Faktor-faktor yang menyebabkan kecanduan bermain video game menurut Arixs (dalam www.cybertokoh.com, 2006) adalah adanya tingkatan (level) yang membuat penasaran, penghargaan (prestige) dari para gamers lain, kurangnya pengawasan dari orang tua, memiliki banyak waktu kosong, serta keinginan untuk mengikuti trend permainan. Hal tersebut dapat dilihat pada diri subjek. Subjek memiliki rasa penasaran akan tantangan yang ada pada game, subjek belum merasa puas apabila ia belum berhasil menamatkan suatu permainan, subjek akan selalu mencoba dan mencari informasi tentang game tersebut, yang berkaitan dengan kesulitan-kesulitan yang akan dihadapi dan bagaimana cara memenangkan game tersebut. Jika subjek berhasil memenangkan game tersebut, maka ia akan mendapatkan penghargaan dari para gamers lain yang berupa pujian dan dianggap sebagai yang paling hebat. Hal tersebut membuat subjek bangga akan dirinya. Karena subjek hampir selalu dapat memecahkan tantangan pada game-game yang dimainkannya, subjek juga sering menjadi tempat teman-temannya untuk bertanya tentang video game. Subjek pun tidak segan-segan untuk berbagi ilmu dengan teman-temannya.
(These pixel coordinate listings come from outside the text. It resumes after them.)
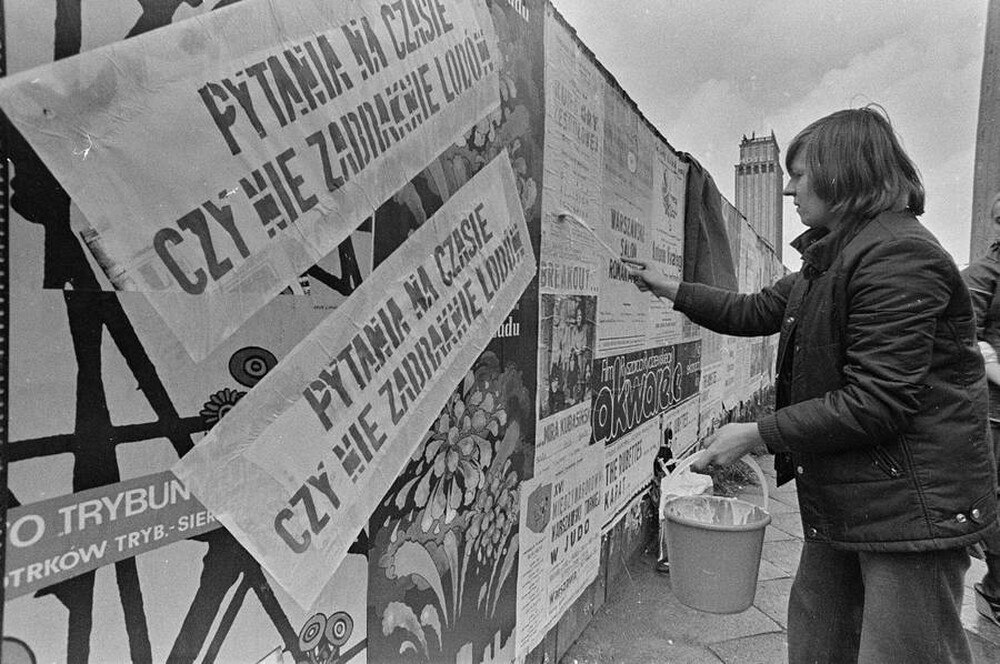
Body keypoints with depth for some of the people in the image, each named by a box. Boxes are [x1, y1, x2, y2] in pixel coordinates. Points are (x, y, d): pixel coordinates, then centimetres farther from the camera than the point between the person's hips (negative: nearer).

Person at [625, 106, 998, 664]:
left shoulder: (897, 254, -21)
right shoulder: (833, 258, 12)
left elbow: (878, 403, -25)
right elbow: (757, 311, 18)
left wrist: (756, 434, -21)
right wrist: (671, 289, 18)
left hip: (912, 506, -10)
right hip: (844, 498, 10)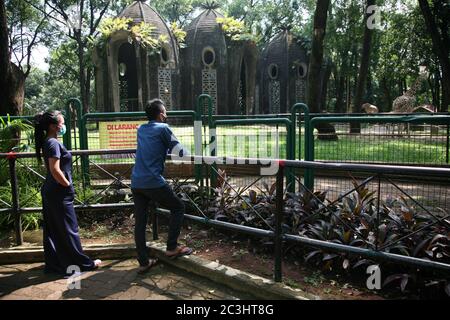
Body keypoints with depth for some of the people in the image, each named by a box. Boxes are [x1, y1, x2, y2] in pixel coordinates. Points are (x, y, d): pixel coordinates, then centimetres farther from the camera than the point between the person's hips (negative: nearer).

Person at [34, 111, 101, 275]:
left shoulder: (47, 142, 11)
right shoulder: (54, 143, -18)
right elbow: (55, 170, -25)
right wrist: (68, 185, -12)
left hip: (50, 192, 9)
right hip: (60, 193, -9)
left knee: (52, 230, 14)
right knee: (69, 229, 1)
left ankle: (54, 264, 24)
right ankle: (83, 263, 13)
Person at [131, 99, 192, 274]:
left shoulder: (141, 129, 17)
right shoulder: (163, 128, -1)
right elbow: (179, 150, 1)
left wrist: (164, 149, 40)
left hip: (136, 183, 7)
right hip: (153, 182, -6)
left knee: (140, 222, 9)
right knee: (178, 207, 12)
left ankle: (143, 262, 16)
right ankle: (172, 247, 11)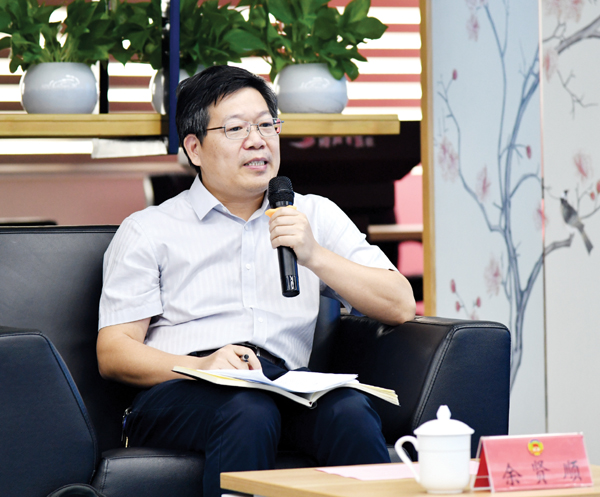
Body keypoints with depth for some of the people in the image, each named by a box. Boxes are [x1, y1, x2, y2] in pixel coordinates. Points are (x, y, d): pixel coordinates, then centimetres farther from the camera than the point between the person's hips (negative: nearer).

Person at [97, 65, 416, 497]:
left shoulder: (316, 215, 22)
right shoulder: (148, 231, 14)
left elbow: (400, 307, 12)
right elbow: (113, 353, 4)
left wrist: (315, 256, -3)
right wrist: (202, 365, -14)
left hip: (288, 391, 2)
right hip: (178, 393, -2)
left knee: (351, 410, -33)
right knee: (250, 413, -36)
Dengan cara ini subjek berusaha mencari status dan peranan diantara teman-temannya.
Zulkifli (2002)
menyatakan ini adalah salah satu cara dari masa remaja awal untuk menarik perhatian lingkungannya dan mendapatkan status serta peranan dalam lingkungannya. Selain itu pada masa remaja awal biasanya remaja akan terkait dengan kelompoknya. Begitu pula dengan subjek, ia selalu mengikuti trend yang berkembang dalam dunia video game, karena menurutnya jika tidak mengikuti trend video game maka subjek akan merasa malu bergaul dengan teman-temannya, karena itulah subjek selalu berusaha mencari informasi terbaru tentang perkembangan video game. Dengan cara browsing internet, bertanya kepada Kakaknya ataupun membeli majalah khusus video game. Menurut Sulaeman (dalam www.wrm-indonesia.org, 2006) dampak kecanduan bermain video game terbagi dalam dua kriteria, yaitu dampak positif dan dampak negatif. Dampak positif dari bermain video game adalah membuat seseorang meraih keyakinan bahwa dirinya mahir dan pintar dalam melakukan sesuatu. Memainkan video games juga akan memberikan keyakinan intelektual. Sedangkan dampak negatif dari bermain video game adalah timbulnya tindakan kekerasaan, mengutamakan kerja individu, serta semangat belajar yang menurun. Dari dampak kecanduan bermain video game yang di kemukakan oleh Sulaeman (dalam www.wrm-indonesia.org, 2006), dampak yang dirasakan oleh subjek adalah
menurunnya semangat belajar yang berakibat pada menurunnya prstasi subjek di sekolah. Hal ini diakui subjek karena ia merasa sulit berkonsentrasi saat belajar di kelas ataupun di rumah, pikirannya selalu terbagi antara video game yang belum selesai ia mainkan dan dengan pelajaran yang harus ia pelajari.